C'est la première action qui sera menée afin de reprendre le processus de syndicalisation suspendu en 2003, après l'adoption des lois 7 et 8 qui retiraient le droit de se syndiquer aux travailleurs des services de garde en milieu familial. Ces deux lois ont été invalidées vendredi par la Cour supérieure qui les a déclarées invalides et inconstitutionnelles.
La vice-présidente de la CSQ, Louise Chabot, est évidemment satisfaite de cette décision. La vice-présidente de la CSQ demeure néanmoins amère et estime qu'il s'agit d'une première disgracieuse dans l'histoire des relations de travail au Québec. "M. Charest devrait s'excuser publiquement pour le tort causé à ces femmes depuis cinq ans, en leur niant des droits aussi fondamentaux que les droits à l'égalité, de s'associer et de négocier."

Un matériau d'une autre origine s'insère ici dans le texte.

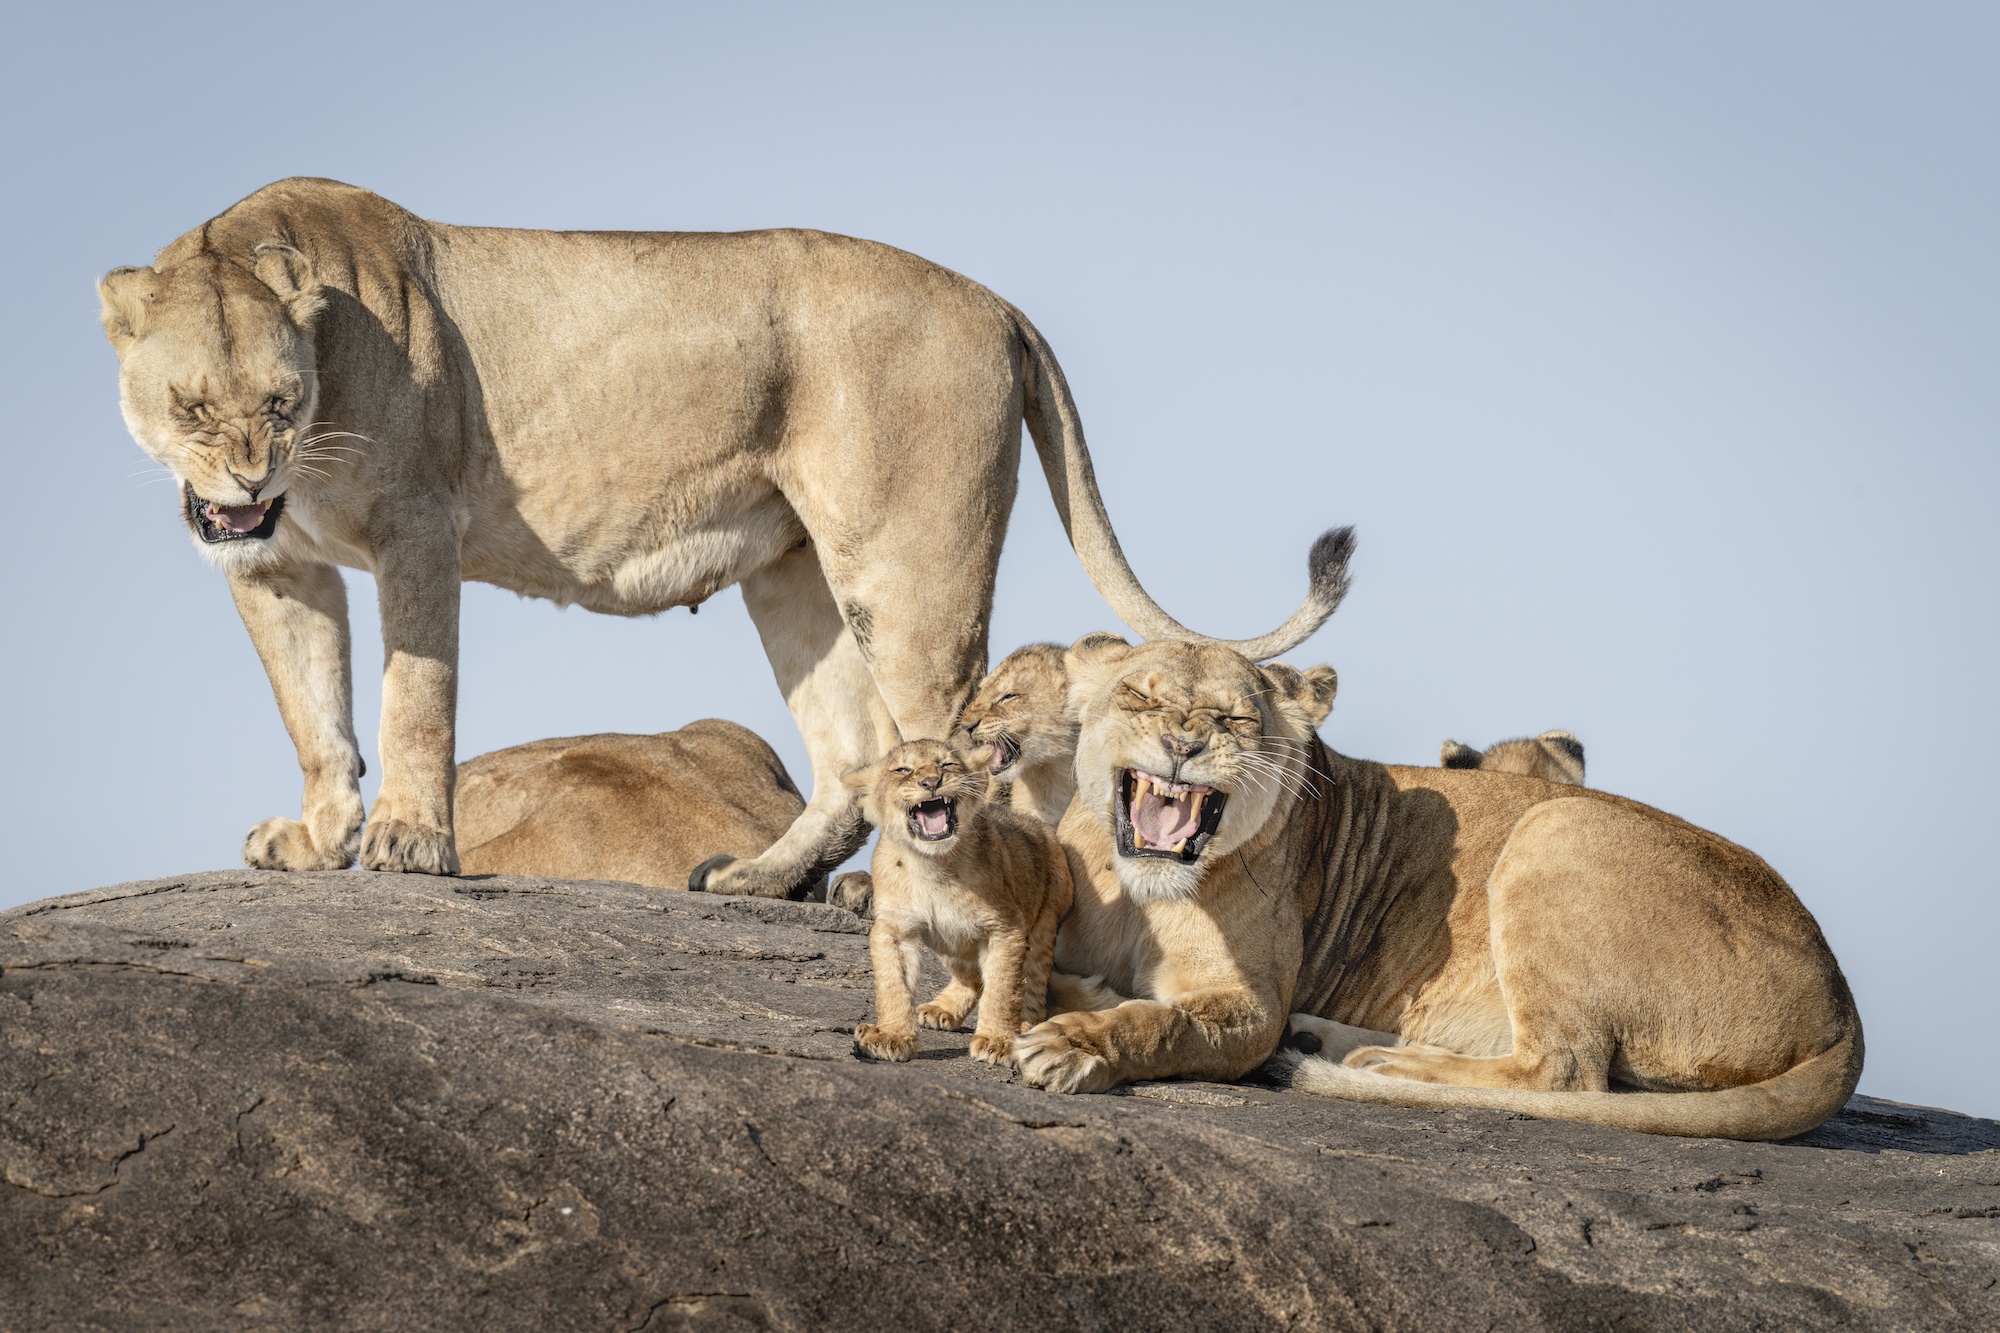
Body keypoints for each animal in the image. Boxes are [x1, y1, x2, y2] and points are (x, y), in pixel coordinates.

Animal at [844, 739, 1072, 1065]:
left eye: (947, 765)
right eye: (902, 770)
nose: (931, 782)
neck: (933, 865)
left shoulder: (1005, 929)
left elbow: (1002, 988)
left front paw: (997, 1041)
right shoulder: (894, 929)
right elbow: (893, 985)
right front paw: (891, 1036)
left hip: (1045, 921)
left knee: (1031, 981)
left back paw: (1024, 1025)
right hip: (951, 943)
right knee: (972, 976)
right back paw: (943, 1009)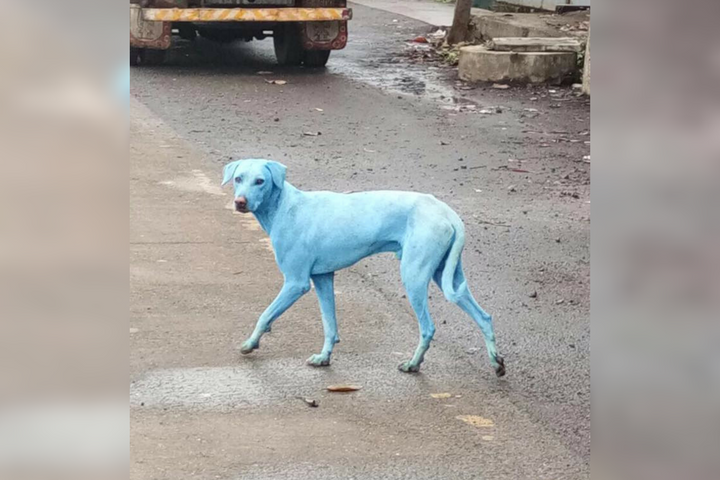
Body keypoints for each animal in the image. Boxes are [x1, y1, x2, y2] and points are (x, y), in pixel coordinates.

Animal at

Théoriquement, le gouvernement Charest dispose de trente jours pour déposer une demande d'appel. La CSQ le somme d'y renoncer. "Le premier ministre doit prendre des engagements fermes à l'aube de la campagne électorale. Il doit respecter le verdict rendu par la Cour supérieure et rétablir l'ensemble des droits pour les responsables de garde en milieu familial", a déclaré Louise Chabot.
Alors que la possibilité d'un scrutin se dessine de manière de plus en plus précise et imminente, ce n'est pas un hasard si la première requête est déposée à Sherbrooke, dans la circonscription de Jean Charest.
Plus de 15 000 travailleurs, majoritairement des femmes, étaient visés par ces deux lois. Les syndicats ont l'intention de demeurer vigilants et de maintenir leurs revendications. "Le gouvernement nous trouvera sur son chemin. Ce n'est pas une menace, c'est un engagement", a tenu à répéter Louise Chabot.